Return, word for word, only the lines from the one containing "Ley de Presupuestos Mínimos de Protección" through the last line of the entries.

[[ Data for analysis open ]]

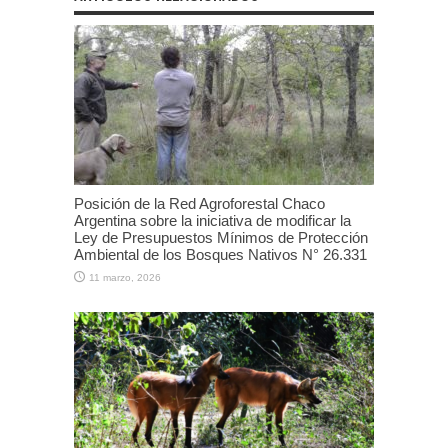
Posición de la Red Agroforestal Chaco
Argentina sobre la iniciativa de modificar la
Ley de Presupuestos Mínimos de Protección
Ambiental de los Bosques Nativos N° 26.331
11 marzo, 2026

[[ Data for analysis closed ]]

Solution for this problem:
Ley de Presupuestos Mínimos de Protección
Ambiental de los Bosques Nativos N° 26.331
11 marzo, 2026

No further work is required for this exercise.